Jack did not dare trust his voice in the effort to speak, but when his eyes met those of the parent he shook his head, saying by the gesture:
“God have mercy, I cannot answer.”
But strong men do not remain dazed and helpless in the presence of a shuddering calamity. If any one thing could be set down as certain it was that Miss Marlowe had left the place by fleeing deeper into the jungle. She could not have approached them without being observed: therefore they must seek her by taking the same direction.
The energy of the man more than threescore under the spur of his anguish was like that of the athlete of one-third of his years. He still led the way, and, after the brief halt under the fearful blow, he rallied and compelled Jack Everson to keep upon a trot to save himself from falling behind.
A hundred paces from the opening they reached a point where the trails forked. They stopped, the parent being the first to do so.
“Jack,” said he, using the less formal name, for under the awful shadow they had drawn nearer to each other, “we can’
t afford to make any mistake.”
“There shall be none if you tell me how to prevent it.”
“She must have followed one of these paths, but who shall say which?”
He stooped over and peered at the ground. Within the dim hush of the jungle he was unable to discern the slightest disturbance of the earth.
“No use of that,” said the doctor, reading his intention; “therefore we will separate; one of us will overtake them.”
“Have you any idea of the identity of these devils?”
“I think they are Ghoojurs, but it makes no difference; Mussulmans and Hindoos are the same; each of us has a rifle and revolver; if you get sight of them don’t wait to notify me; shoot to kill; you know how to do it.”
“I shall shrink from nothing, but the case may be hopeless.”
“If it is will you promise me one thing?” asked, the parent of the young man looking him in the eye.
“I do; what is the pledge?”
“That you point your gun at her?”
CHAPTER XVI.
A SHADOWY PURSUIT.
It was a fearful pledge to exact, but Jack Everson gave it without hesitation.
“You understand me; enough; let us lose no more time; I will turn to the right; good-bye; we are all in the hands of God.”
There was not a tear in the eye of the parent. His heart might be torn by grief, but he was now the Roman from whose lips no murmuring was heard.
It seemed to Jack Everson that the strangeness of the incidents of the past hour had lifted him into a state of exaltation.
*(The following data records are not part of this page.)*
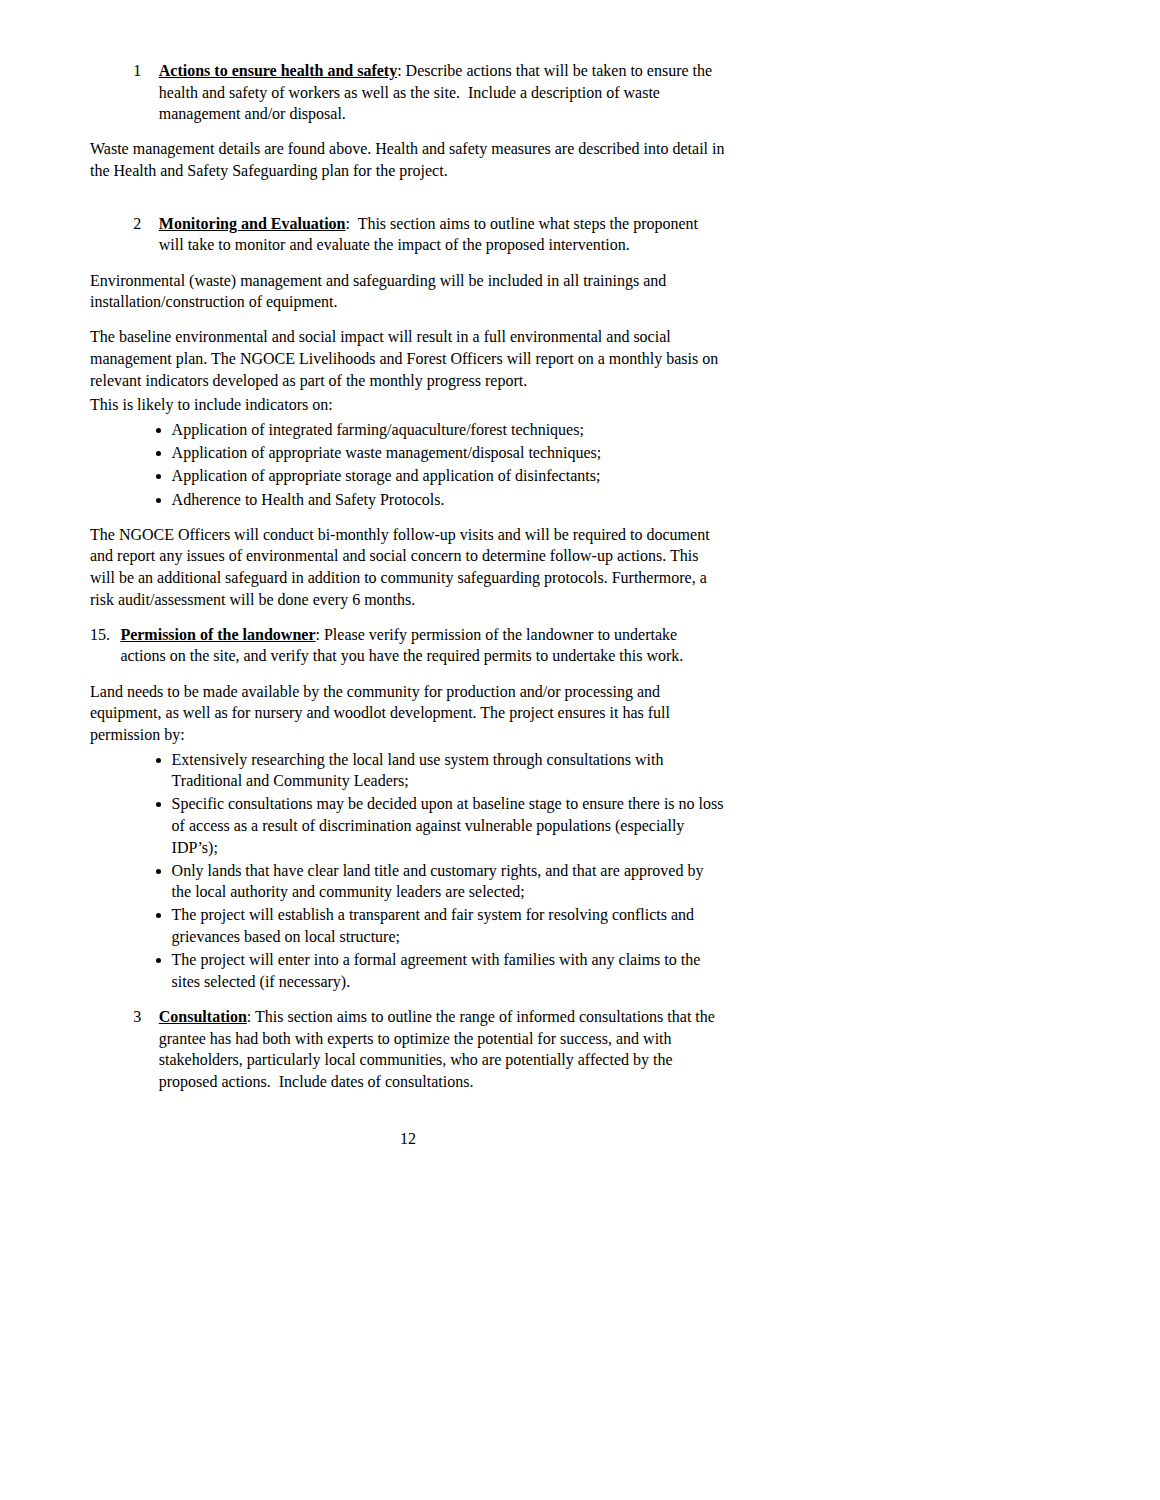1
Actions to ensure health and safety: Describe actions that will be taken to ensure the health and safety of workers as well as the site. Include a description of waste management and/or disposal.
Waste management details are found above. Health and safety measures are described into detail in the Health and Safety Safeguarding plan for the project.
2
Monitoring and Evaluation: This section aims to outline what steps the proponent will take to monitor and evaluate the impact of the proposed intervention.
Environmental (waste) management and safeguarding will be included in all trainings and installation/construction of equipment.
The baseline environmental and social impact will result in a full environmental and social management plan. The NGOCE Livelihoods and Forest Officers will report on a monthly basis on relevant indicators developed as part of the monthly progress report.
This is likely to include indicators on:
Application of integrated farming/aquaculture/forest techniques;
Application of appropriate waste management/disposal techniques;
Application of appropriate storage and application of disinfectants;
Adherence to Health and Safety Protocols.
The NGOCE Officers will conduct bi-monthly follow-up visits and will be required to document and report any issues of environmental and social concern to determine follow-up actions. This will be an additional safeguard in addition to community safeguarding protocols. Furthermore, a risk audit/assessment will be done every 6 months.
15.
Permission of the landowner: Please verify permission of the landowner to undertake actions on the site, and verify that you have the required permits to undertake this work.
Land needs to be made available by the community for production and/or processing and equipment, as well as for nursery and woodlot development. The project ensures it has full permission by:
Extensively researching the local land use system through consultations with Traditional and Community Leaders;
Specific consultations may be decided upon at baseline stage to ensure there is no loss of access as a result of discrimination against vulnerable populations (especially IDP’s);
Only lands that have clear land title and customary rights, and that are approved by the local authority and community leaders are selected;
The project will establish a transparent and fair system for resolving conflicts and grievances based on local structure;
The project will enter into a formal agreement with families with any claims to the sites selected (if necessary).
3
Consultation: This section aims to outline the range of informed consultations that the grantee has had both with experts to optimize the potential for success, and with stakeholders, particularly local communities, who are potentially affected by the proposed actions. Include dates of consultations.
12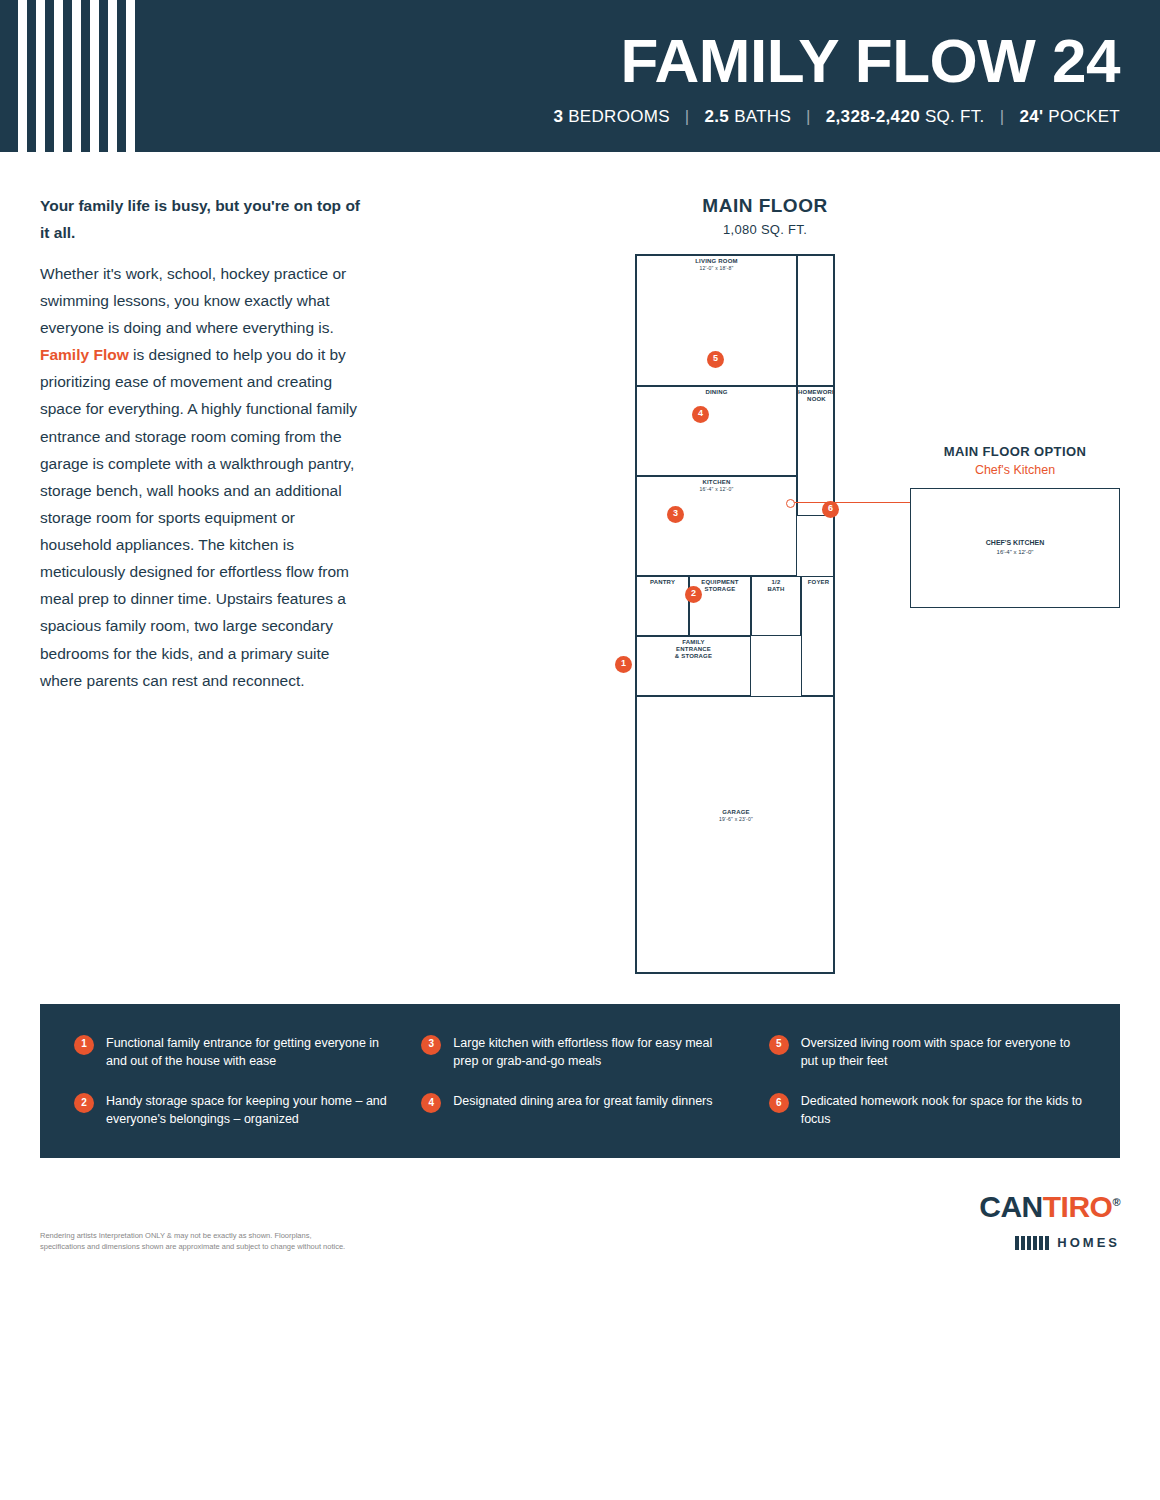Family Flow 24
3 BEDROOMS | 2.5 BATHS | 2,328-2,420 SQ. FT. | 24' POCKET
Your family life is busy, but you're on top of it all. Whether it's work, school, hockey practice or swimming lessons, you know exactly what everyone is doing and where everything is. Family Flow is designed to help you do it by prioritizing ease of movement and creating space for everything. A highly functional family entrance and storage room coming from the garage is complete with a walkthrough pantry, storage bench, wall hooks and an additional storage room for sports equipment or household appliances. The kitchen is meticulously designed for effortless flow from meal prep to dinner time. Upstairs features a spacious family room, two large secondary bedrooms for the kids, and a primary suite where parents can rest and reconnect.
MAIN FLOOR
1,080 SQ. FT.
LIVING ROOM 12'-0" x 18'-8"
DINING
HOMEWORK
NOOK
KITCHEN 16'-4" x 12'-0"
PANTRY
EQUIPMENT
STORAGE
1/2
BATH
FOYER
FAMILY
ENTRANCE
& STORAGE
GARAGE 19'-6" x 23'-0"
1 2 3 4 5 6
MAIN FLOOR OPTION
Chef's Kitchen
CHEF'S KITCHEN 16'-4" x 12'-0"
1
Functional family entrance for getting everyone in and out of the house with ease
2
Handy storage space for keeping your home – and everyone's belongings – organized
3
Large kitchen with effortless flow for easy meal prep or grab-and-go meals
4
Designated dining area for great family dinners
5
Oversized living room with space for everyone to put up their feet
6
Dedicated homework nook for space for the kids to focus
Rendering artists Interpretation ONLY & may not be exactly as shown. Floorplans,
specifications and dimensions shown are approximate and subject to change without notice.
CANTIRO®
HOMES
He never felt calmer nor more self-possessed than when hurrying over the path, rifle in hand, revolver at his hip with the belief that there was not one chance in a thousand that he would ever again look upon the one who had won his heart when the two were on the other side of the world and for whose sake he was ready to go to the uttermost lengths of the earth.
His feeling was: “They have stolen her from us, but by the Eternal she shall cost them dear!”